■ **QUOTED PASSAGE**
'''

NEW YORK • Ms Shannon Olson got more sleep than she expected during her daughter Emilia’s hospital stay in January. Emilia, 2½, was hospitalised for 10 days to treat an infected cyst on her face.
Ms Olson slept in Emilia’s room and planned to wait for the nurses’ last rounds. Instead, she went to sleep before the late rounds and each morning logged into an app on a tablet offered to each patient.
The app provided access to her daughter’s hospital chart. “It made it so much easier knowing that all of Emilia’s updated chart information was on the tablet,” she said.
An increasing number of hospitals are offering “interactive patient-care systems” – a tablet with controls and apps patients can use, including one with access to their hospital medical information.
Adult patients can choose to provide access to family members or other caregivers. The apps provide medical information, such as medications and dosage, procedures, daily care schedules, test results, photos of the patient’s physicians and nurses, and an expected date of discharge.
Hospitals decide when to release the information. For example, some release lab results to patients at the same time that they are sent to the healthcare team. Others have a delay of several hours to give physicians time to review the facts before sharing them with the patient.
Just about all do not disclose life-changing information, such as a cancer diagnosis.

'''

■ **DATASET EXTRACT**
'''

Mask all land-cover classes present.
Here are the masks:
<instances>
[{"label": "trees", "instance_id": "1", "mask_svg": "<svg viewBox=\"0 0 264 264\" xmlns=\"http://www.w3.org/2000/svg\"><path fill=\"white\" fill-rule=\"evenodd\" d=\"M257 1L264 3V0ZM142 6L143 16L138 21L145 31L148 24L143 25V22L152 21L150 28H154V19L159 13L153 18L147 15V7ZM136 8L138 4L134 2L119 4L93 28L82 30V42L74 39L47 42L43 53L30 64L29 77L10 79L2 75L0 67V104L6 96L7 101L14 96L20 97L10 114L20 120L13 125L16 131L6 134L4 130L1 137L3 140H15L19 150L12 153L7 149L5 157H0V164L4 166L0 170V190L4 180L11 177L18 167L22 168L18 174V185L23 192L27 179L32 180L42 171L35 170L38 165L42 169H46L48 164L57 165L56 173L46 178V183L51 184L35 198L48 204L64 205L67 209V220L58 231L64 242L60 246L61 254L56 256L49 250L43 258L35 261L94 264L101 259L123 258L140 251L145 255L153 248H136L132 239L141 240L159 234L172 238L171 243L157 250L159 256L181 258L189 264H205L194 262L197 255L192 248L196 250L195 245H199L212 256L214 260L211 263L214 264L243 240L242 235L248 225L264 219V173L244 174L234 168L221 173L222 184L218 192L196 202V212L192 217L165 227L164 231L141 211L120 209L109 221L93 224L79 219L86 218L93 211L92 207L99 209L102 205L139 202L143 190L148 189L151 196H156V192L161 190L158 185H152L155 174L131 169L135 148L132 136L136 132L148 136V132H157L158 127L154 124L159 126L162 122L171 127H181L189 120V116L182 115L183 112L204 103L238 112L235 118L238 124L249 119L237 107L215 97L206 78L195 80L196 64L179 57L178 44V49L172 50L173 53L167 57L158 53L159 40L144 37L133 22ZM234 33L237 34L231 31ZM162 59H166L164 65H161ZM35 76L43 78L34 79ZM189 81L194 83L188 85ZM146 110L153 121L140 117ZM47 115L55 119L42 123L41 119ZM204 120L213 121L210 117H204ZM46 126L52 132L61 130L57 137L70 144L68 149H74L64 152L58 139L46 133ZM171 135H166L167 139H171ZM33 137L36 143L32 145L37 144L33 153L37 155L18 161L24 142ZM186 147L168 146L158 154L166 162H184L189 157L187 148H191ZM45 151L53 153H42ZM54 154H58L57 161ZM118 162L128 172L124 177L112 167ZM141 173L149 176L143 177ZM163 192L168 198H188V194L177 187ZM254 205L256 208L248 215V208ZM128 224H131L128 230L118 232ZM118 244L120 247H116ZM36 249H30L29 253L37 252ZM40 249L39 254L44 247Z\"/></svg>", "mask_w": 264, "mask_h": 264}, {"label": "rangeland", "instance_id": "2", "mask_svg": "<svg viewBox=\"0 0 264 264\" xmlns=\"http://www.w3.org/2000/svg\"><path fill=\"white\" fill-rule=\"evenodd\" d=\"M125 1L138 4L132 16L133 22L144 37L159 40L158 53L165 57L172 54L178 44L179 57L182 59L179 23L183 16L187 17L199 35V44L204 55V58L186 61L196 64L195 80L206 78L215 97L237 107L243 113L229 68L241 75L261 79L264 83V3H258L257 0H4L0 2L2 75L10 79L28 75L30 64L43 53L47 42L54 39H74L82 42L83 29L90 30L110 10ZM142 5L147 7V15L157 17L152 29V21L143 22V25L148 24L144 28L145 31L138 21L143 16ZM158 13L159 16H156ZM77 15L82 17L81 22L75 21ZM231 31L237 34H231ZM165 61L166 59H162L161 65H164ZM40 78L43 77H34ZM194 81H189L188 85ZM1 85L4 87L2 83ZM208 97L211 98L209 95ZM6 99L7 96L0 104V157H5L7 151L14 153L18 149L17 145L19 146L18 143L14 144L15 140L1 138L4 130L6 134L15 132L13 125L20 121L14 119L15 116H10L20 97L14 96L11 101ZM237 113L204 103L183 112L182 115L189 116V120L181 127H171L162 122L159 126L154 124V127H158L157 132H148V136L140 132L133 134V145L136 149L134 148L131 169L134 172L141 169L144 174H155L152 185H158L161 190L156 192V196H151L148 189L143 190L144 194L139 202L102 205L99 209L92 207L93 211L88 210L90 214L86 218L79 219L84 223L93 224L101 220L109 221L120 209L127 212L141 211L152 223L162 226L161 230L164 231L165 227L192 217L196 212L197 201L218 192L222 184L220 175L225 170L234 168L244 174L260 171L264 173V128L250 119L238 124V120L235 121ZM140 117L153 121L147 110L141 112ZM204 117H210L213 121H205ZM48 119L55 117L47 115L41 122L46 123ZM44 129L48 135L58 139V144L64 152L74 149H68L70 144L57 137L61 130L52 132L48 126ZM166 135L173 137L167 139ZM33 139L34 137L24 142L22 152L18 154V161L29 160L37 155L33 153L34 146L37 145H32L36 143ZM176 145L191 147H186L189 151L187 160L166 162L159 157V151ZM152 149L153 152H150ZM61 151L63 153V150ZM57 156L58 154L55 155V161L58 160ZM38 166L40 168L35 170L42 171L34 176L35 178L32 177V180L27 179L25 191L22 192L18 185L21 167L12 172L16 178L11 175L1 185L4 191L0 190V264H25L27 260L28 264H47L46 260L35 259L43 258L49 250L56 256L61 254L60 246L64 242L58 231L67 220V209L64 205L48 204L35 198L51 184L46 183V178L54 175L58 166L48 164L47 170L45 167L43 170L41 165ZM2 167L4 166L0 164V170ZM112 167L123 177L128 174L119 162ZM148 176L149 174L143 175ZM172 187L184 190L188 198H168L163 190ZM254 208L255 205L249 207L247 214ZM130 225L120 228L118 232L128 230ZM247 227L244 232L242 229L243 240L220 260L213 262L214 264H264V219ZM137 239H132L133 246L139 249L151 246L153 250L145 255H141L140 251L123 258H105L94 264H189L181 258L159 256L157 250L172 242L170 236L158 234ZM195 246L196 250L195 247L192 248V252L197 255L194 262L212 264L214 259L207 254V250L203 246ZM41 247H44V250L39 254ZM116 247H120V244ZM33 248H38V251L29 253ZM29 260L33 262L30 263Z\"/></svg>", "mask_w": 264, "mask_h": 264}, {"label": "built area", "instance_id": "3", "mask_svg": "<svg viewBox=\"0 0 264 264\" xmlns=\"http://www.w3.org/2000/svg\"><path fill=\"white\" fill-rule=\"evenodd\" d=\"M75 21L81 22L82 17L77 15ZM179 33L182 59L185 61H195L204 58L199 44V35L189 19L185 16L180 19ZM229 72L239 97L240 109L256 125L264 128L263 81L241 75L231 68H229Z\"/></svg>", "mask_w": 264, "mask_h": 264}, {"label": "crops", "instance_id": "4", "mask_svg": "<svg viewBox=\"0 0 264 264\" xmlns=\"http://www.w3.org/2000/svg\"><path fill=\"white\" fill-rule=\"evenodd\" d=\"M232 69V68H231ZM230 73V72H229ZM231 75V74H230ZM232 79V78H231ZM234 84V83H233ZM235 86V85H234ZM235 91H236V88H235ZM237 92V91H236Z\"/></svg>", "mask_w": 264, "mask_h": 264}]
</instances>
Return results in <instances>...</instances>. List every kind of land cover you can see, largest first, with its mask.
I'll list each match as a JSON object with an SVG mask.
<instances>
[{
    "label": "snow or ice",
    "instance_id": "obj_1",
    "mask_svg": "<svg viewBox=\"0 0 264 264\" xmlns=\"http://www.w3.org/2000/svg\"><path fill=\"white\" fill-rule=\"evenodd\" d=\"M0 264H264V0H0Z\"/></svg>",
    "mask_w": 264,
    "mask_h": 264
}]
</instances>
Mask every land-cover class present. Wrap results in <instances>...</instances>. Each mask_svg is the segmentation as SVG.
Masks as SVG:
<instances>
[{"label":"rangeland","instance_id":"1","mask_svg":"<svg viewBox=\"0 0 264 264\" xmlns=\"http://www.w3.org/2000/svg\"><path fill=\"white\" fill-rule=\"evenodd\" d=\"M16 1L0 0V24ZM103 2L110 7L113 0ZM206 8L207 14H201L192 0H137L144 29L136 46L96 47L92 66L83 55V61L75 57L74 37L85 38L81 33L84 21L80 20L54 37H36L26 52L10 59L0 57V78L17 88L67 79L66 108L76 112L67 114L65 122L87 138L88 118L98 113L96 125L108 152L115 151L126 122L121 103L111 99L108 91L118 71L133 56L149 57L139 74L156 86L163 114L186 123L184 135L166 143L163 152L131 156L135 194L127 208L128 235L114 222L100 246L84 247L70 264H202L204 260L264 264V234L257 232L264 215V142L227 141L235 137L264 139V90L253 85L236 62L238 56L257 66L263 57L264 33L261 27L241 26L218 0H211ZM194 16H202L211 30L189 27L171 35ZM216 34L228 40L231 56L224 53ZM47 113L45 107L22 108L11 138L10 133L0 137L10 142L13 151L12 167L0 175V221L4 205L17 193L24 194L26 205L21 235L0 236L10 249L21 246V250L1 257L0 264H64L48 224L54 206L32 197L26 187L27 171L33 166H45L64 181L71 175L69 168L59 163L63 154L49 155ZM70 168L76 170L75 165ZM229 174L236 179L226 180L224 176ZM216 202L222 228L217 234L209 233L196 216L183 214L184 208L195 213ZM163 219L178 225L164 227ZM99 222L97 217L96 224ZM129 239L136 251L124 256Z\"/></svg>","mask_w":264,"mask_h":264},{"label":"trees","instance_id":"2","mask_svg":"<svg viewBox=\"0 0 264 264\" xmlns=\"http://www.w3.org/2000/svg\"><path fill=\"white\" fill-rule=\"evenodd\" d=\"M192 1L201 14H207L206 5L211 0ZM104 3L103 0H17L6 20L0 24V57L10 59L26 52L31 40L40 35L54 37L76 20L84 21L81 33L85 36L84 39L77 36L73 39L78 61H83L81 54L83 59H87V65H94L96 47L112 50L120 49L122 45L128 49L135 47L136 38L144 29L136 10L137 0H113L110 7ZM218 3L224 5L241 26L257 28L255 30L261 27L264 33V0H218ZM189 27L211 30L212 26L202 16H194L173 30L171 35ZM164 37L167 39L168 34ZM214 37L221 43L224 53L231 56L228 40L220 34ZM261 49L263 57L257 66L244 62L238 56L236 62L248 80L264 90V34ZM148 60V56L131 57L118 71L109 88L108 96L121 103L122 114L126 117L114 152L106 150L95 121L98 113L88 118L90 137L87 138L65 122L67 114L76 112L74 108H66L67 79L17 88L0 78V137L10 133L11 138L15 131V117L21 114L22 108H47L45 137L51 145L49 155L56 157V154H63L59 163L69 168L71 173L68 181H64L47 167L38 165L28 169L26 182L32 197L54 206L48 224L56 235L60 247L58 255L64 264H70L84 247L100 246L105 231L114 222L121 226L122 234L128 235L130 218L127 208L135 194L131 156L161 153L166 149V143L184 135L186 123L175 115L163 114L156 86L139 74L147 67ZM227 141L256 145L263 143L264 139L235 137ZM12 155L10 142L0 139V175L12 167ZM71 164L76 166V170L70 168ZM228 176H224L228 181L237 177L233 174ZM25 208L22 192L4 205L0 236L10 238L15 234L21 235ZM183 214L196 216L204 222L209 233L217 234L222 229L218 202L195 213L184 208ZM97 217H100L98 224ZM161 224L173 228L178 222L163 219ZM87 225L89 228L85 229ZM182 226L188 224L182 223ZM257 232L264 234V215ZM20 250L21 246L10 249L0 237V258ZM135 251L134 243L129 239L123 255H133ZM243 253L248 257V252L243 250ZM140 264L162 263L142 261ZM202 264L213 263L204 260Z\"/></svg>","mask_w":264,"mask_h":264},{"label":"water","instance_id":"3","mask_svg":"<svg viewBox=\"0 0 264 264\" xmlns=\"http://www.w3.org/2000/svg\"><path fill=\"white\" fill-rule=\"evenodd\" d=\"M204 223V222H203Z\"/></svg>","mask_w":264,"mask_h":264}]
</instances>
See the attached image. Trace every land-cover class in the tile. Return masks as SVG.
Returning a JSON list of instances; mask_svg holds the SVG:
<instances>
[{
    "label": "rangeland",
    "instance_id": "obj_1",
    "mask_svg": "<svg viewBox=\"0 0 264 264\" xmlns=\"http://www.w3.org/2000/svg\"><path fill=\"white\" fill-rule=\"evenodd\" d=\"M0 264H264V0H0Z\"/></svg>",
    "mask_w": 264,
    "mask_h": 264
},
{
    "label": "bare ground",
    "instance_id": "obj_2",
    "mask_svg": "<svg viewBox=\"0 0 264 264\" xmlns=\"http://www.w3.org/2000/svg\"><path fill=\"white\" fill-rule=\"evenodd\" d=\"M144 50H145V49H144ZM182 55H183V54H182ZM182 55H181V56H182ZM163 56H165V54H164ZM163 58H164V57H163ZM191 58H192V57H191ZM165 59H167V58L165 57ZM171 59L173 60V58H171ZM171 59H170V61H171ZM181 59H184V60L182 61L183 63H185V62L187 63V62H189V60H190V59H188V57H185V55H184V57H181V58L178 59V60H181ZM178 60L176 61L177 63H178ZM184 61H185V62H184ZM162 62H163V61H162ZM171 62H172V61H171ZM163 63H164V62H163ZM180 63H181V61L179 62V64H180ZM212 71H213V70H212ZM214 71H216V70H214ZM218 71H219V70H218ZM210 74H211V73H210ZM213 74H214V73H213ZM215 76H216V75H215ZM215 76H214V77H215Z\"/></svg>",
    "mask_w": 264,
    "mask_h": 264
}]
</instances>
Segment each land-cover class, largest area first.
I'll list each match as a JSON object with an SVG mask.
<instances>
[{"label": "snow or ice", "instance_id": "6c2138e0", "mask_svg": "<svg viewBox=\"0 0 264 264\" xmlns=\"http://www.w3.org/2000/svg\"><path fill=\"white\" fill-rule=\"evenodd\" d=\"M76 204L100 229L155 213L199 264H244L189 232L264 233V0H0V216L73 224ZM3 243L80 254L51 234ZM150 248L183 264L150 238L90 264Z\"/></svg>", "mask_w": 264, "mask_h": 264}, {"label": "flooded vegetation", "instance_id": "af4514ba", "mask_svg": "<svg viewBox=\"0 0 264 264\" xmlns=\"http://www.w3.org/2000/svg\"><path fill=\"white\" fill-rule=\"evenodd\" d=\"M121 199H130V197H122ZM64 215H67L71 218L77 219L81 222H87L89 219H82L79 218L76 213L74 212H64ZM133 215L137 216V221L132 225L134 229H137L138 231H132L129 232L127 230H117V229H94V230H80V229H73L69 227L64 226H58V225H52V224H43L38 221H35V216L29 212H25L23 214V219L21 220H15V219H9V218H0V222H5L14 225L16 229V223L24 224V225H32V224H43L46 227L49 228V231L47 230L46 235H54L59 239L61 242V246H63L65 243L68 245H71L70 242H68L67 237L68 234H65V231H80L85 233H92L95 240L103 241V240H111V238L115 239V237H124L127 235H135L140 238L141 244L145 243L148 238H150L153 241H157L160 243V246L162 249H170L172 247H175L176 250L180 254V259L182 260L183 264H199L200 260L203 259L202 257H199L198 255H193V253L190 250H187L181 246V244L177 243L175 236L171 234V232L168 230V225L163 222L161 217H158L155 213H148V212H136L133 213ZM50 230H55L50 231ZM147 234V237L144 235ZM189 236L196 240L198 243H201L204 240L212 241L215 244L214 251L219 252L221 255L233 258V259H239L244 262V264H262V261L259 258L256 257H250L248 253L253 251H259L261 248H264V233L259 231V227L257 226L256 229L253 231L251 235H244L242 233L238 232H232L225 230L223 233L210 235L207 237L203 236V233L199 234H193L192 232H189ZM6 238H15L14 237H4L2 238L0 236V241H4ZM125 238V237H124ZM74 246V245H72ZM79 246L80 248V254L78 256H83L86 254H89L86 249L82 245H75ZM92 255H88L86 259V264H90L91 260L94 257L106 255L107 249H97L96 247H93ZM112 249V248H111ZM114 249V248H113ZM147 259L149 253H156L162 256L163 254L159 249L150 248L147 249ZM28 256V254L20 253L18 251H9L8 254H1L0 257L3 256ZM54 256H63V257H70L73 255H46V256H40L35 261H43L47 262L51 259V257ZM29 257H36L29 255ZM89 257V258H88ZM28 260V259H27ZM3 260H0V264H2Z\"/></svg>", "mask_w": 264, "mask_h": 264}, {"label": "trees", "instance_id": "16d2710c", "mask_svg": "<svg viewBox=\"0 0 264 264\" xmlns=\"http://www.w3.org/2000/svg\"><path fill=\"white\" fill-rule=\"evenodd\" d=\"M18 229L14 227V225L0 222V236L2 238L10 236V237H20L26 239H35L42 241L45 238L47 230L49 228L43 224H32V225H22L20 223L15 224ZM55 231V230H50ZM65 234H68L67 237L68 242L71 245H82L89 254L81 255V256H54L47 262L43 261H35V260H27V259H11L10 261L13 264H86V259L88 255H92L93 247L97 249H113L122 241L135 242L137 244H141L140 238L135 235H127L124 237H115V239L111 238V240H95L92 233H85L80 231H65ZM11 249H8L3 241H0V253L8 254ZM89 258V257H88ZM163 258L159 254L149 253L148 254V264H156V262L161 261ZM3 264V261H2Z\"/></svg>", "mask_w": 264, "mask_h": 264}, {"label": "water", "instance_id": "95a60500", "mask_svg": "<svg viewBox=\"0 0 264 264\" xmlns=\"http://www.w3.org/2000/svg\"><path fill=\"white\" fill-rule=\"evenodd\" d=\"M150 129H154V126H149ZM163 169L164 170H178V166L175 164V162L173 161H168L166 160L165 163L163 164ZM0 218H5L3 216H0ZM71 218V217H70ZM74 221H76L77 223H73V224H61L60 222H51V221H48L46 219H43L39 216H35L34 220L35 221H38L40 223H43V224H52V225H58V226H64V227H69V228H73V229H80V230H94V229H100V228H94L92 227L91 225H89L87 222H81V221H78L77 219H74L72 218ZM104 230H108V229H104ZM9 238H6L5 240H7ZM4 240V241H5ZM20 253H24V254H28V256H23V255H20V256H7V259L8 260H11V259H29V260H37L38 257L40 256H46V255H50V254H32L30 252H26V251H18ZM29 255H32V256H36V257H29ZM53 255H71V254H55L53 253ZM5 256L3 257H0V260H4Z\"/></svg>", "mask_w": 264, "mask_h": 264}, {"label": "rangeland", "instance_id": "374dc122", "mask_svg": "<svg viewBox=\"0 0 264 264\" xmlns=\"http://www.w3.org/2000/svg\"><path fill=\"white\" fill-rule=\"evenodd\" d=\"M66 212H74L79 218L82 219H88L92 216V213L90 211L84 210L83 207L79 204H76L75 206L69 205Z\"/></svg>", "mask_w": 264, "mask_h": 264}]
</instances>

'''

■ **LIST OF TASKS**
1) Reproduce the part of the article on hospital tablet apps that begins at the words "Adult patients can" and stops after the words "date of discharge.".
2) In the article on hospital tablet apps, how many days was Emilia in the hospital?
3) Pick up the article on hospital tablet apps after its final sentence and continue writing it.
The records can be left aside.

■ **ANSWERS BY ITEM NUMBER**
1)
Adult patients can choose to provide access to family members or other caregivers. The apps provide medical information, such as medications and dosage, procedures, daily care schedules, test results, photos of the patient’s physicians and nurses, and an expected date of discharge.

2) 10 days.

3)
Mr Barry Runyon, an analyst with Gartner, an international information-technology research and consulting firm, said 20 per cent of hospitals in the United States offer medical information on tablets, which frequently also come loaded with entertainment such as TV shows, movies, games and music videos.
Other interactive features can include meal ordering, after physicians and dietitians have added any restrictions, and controls for lights, blinds and air-conditioning.
“We heard during focus groups that patients often didn’t want to bother a nurse even if they were cold or thirsty,” said Mr James Fitter, chief executive of Oneview Healthcare, which has sold several interactive systems to hospitals.
He added that the features “give patients, who have so little control over what’s happening to them in the hospital, some control over their environment and comfort”.
Several factors, including competition and a push to reduce readmissions, drive hospitals to spend the thousands to millions of dollars needed – depending on the size of the hospital and sophistication of the software – on the systems.
The relative simplicity of the apps belies the years it took hospitals to build in not only patient-friendly features, but also secure ones. Every patient gets to set up a password that usually has to be entered each time he uses the tablet.
Some physicians and nurses have been wary of the apps, concerned they would add to their workload.
In some hospitals, the task of training patients about the interactive systems has fallen to nurses.
Some hospitals have taken steps to reduce nurse and physician involvement. For example, at UCSF Medical Centre, technology volunteers show patients and family members how the devices work.
Changing attitudes, surveys have found, come from noting patient satisfaction with the systems and how much patients can do for themselves.
Ms Jessica McKee, a nurse in San Diego, said education videos that can be accessed on the tablets has meant that nurses are being asked questions more specific to the patients’ condition and how to manage it once they are home.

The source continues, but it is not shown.